### AIM 1
Summarize the passage on toner density control in three sentences.
### AIM 2
From the passage on toner density control, list the occasions on which the request for controlling image conditions is automatically made.

When the difference (called a "back contrast Vbc", hereinafter) between the
charging bias potential Vd (the surface potential of an unexposed part) of
a photosensitive drum 1 and developing bias potential Vdc is increased too
much, irrespective as to whether the toner is magnetic or nonmagnetic,
undesirable effects such as the deterioration of the quality of an image
due to an edge effect, the increase of fog due to reversal toner, etc. are
undesirably generated. Therefore, a density control is carried out by
interlocking the developing bias potential Vdc with the charging bias
potential Vd so that Vdc is not increased too much (If either Vdc or Vd is
determined, the other will be unconditionally determined, so that they can
not be individually moved). In order to simplify an explanation, a set of
the above described developing bias potential and the charging bias
potential will be represented only by the effective DC voltage component
Vdc of the developing bias potential and will be simply referred to as
"bias set Vdc", hereinafter.
A density determining method of the present embodiment will be described by
referring to FIG. 2. As illustrated in the conventional example, prior to
an normal image forming, a plurality of image patches of the halftone
patterns of 30 mm angle are printed at intervals in a section where a
reflection light amount sensor 12 is disposed. The respective image
patches are developed under different bias sets Vdc and the reflection
light amount of each of the image 11 patches is measured by the reflection
light amount sensor 12.
In the conventional example, while the target value of the reflection
density is fixed to 1.0 (shown by a broken line in FIG. 2), in the present
embodiment, target values are respectively different depending on bias
sets Vdc and represented by values having such an inclination as shown by
a solid line L in FIG. 2. The target values shown by the solid line L are
derived from the result obtained by intentionally changing the sensitivity
of the photosensitive drum 1 (for instance, changing the temperature and
humidity environment) and adjusting the target values so that characters
are represented by suitable images. In the conventional density control,
while a bias set which corresponds to the intersection point A of a line
for connecting together two points of the actually measured density data
L1 of the image patches which sandwich the broken line in FIG. 2
therebetween and the broken line is selected, in the present embodiment,
the intersection point B of the line for connecting together two points of
the actually measured density data L1 and the solid line L is selected.
Now, the control procedure of the present embodiment will be described
below in accordance with a control flow shown in FIG. 1. In step S1, when
a request for controlling image conditions enters the controlling means of
an image forming apparatus main body, a sequence of controlling of image
conditions is started. The request for controlling the image conditions is
automatically carried out when the power of the apparatus main body is
turned on, each cartridge is replaced by a new cartridge the number of
sheets on which characters are printed reaches prescribed values or the
like.

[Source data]
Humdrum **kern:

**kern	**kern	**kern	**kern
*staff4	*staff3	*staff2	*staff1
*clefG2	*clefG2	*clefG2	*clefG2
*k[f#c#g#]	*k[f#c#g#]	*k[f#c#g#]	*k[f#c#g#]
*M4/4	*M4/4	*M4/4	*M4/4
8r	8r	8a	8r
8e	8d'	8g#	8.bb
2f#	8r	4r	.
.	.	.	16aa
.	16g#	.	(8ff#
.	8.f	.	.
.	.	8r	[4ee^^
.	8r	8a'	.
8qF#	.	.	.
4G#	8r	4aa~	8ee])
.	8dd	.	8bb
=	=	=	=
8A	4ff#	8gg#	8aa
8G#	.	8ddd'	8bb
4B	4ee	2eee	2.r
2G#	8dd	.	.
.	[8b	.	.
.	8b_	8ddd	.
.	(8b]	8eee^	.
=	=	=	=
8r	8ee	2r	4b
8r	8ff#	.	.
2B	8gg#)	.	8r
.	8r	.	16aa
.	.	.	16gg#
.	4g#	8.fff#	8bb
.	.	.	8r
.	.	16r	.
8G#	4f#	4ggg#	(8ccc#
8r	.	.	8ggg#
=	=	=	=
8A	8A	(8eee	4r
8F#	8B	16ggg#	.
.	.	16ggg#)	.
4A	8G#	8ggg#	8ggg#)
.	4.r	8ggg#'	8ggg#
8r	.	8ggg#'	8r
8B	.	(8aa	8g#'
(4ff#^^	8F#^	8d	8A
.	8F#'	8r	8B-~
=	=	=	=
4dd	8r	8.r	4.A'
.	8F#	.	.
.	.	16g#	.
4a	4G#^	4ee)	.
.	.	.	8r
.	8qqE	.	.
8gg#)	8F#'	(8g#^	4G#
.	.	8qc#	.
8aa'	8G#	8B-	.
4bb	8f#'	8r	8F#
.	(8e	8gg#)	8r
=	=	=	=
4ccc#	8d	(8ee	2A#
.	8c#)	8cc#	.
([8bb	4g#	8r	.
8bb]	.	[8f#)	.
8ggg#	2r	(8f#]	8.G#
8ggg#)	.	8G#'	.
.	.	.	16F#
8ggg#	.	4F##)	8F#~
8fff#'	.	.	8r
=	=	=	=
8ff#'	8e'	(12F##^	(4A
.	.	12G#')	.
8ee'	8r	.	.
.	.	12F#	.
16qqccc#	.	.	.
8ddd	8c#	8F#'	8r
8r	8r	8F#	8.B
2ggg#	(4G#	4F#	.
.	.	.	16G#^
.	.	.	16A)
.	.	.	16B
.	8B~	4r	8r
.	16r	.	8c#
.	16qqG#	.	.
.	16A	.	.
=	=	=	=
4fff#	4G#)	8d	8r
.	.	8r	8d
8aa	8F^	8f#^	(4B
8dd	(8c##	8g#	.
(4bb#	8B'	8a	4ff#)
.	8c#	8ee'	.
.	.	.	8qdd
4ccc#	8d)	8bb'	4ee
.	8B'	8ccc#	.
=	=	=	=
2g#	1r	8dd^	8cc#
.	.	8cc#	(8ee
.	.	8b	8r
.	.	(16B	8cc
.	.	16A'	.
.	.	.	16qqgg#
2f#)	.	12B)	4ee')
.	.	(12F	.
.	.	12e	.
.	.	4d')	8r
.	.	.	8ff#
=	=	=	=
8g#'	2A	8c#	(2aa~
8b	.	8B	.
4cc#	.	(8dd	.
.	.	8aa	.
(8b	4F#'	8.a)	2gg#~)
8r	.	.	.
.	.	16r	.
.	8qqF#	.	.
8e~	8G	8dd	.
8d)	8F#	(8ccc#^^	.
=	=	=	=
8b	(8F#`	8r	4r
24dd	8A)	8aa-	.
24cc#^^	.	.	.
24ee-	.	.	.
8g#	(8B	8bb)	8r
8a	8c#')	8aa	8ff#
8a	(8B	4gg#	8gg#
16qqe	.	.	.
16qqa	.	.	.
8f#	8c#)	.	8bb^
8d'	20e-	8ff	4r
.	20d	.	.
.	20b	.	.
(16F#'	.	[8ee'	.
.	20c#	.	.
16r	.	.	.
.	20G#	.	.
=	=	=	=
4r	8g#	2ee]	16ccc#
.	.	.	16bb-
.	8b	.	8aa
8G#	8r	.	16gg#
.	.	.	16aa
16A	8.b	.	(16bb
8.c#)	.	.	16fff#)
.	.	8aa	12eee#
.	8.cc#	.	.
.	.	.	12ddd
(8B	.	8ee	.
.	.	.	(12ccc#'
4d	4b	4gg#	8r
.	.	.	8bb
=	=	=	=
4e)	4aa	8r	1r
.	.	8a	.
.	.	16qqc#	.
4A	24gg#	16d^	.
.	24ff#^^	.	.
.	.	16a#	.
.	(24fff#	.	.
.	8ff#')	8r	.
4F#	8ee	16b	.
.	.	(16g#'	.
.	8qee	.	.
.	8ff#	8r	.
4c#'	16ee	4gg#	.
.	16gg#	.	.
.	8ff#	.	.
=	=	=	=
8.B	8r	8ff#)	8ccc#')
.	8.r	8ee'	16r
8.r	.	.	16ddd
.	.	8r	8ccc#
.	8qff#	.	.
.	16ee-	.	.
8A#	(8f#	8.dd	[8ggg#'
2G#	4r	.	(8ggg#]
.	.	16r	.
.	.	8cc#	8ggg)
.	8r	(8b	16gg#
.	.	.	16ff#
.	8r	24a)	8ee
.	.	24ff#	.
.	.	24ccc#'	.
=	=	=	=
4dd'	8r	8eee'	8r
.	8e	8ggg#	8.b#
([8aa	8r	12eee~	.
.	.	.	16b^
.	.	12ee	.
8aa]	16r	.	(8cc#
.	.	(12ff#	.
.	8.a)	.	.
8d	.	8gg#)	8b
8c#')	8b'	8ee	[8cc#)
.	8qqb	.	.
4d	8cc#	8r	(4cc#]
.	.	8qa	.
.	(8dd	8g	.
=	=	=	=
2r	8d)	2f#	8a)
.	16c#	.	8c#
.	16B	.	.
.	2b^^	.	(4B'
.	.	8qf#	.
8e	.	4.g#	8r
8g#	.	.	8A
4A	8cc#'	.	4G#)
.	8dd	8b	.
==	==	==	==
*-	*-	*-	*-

### WORKED ANSWER 1
Density control ties the developing bias potential Vdc to the charging bias potential Vd so that the back contrast does not grow too large, which would cause effects such as edge-effect image deterioration and fog from reversal toner. Before normal image forming, halftone image patches are developed under different bias sets Vdc, and their reflection light amounts are measured by a reflection light amount sensor. Unlike the conventional method's fixed target density of 1.0, the present embodiment uses target values that differ by bias set, and it selects the bias set at the intersection of the line through the measured density data with the solid line of those targets.

### WORKED ANSWER 2
- When the power of the apparatus main body is turned on
- When a cartridge is replaced by a new cartridge
- When the number of sheets on which characters are printed reaches prescribed values